West Africa Rising: Ivory Coast defaulting on loans, despite economic recovery

The scene of a chaotic power struggle earlier this year, Ivory Coast is now enjoying a recovery summer. But while it has the money to pay its debts, it is purposefully defaulting instead.

West Africa Rising is a weekly look at business, investment, and development trends.

Four months after French tanks trundled through Abidjan, forcing an end to Ivory Coast's civil war, the reemerging African nation has regained enough better-than-expected economic growth to honor its overdue debt payments – it's just choosing not to.

Earlier this year, Ivory Coast was the site of a chaotic power struggle between rival presidents who both claimed victory in a decade-delayed vote – then both proceeded to shut down banks, blockade one another's government, and dispatch soldiers into the streets of Abidjan.

Now that that's over, the once-bright economy – the Jewel of Africa, it was called – is enjoying something of a recovery summer.

The nation's farmers are harvesting and shipping several hundred more tons of cocoa than expected. The world's top cocoa growing nation – though Ivory Coast looked likely, during its civil war, to lose that mantle to eastern neighbor Ghana – should produce as much as 1.5 million tons of the chocolate ingredient this season, more than a third of all the cocoa the world will eat next year, the International Cocoa Organization said Thursday.

Then there's Ivorian industry: The nation's factories are churning out roughly the same amount of goods they were manufacturing this time last year, as if nothing ever happened. Last month, the government announced it had collected a third more tax revenue since the end of the war than it expected. It will spend $20 million of that loot each year to start its new airline, backed by Air France.

By 2012, the debt-encumbered country could qualify for a mammoth $3 billion in debt relief.

“The economy is recovering much faster than expected,” Standard Bank economist Samir Gadio says. “By year-end, there is going to be increasing evidence of a strong recovery, and 2012 should be even a greater year.”

The problem, Mr. Gadio says, is that the country isn't using any of its newfound prosperity to pay off the $2.3 billion in non-debt-relief-eligible commercial debt it incurred in 2010. Twice this year, first in January, then in June, the country missed minor but symbolic $29 million payments on that debt.

Last month, the government announced it would keep missing them. Instead, it is investing that money into rebooting its industry and cocoa sector.

"I think that [investors] would be happier with a government that missed a few [payments] and made it up later and had a strong recovery, than a government which met its debt service in a timely manner but failed to relaunch the economy," local director Wayne Camard of the International Monetary Fund, which backed the move, said in a Reuters interview.

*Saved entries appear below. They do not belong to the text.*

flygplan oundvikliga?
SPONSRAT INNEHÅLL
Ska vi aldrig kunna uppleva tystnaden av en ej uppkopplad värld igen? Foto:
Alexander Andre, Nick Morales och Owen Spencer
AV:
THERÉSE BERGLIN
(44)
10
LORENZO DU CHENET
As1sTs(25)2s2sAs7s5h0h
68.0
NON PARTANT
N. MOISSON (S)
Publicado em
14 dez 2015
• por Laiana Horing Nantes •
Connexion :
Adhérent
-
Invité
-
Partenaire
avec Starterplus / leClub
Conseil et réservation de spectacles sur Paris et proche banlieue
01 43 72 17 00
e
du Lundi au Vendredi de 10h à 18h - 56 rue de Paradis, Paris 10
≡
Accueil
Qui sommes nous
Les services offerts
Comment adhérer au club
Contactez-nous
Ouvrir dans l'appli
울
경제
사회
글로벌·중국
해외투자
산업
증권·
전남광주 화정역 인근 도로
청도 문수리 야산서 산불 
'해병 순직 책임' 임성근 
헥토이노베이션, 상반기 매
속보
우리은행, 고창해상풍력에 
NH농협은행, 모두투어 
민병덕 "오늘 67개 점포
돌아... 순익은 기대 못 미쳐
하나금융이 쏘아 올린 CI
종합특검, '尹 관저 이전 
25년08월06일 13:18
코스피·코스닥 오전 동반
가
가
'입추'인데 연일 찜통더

That said, the decision is likely to further downgrade the country's perceived credit score, forcing Ivory Coast to spend more the next time it goes out to borrow.

“It's a very modest amount – they have the capacity to repay,” Gadio says. “[Lenders] understood why Ivory Coast didn't pay in January, during the middle of a political meltdown, less so in June, and much less so now. It's a trade off: Today's pressing needs? Or tomorrow's requirements?”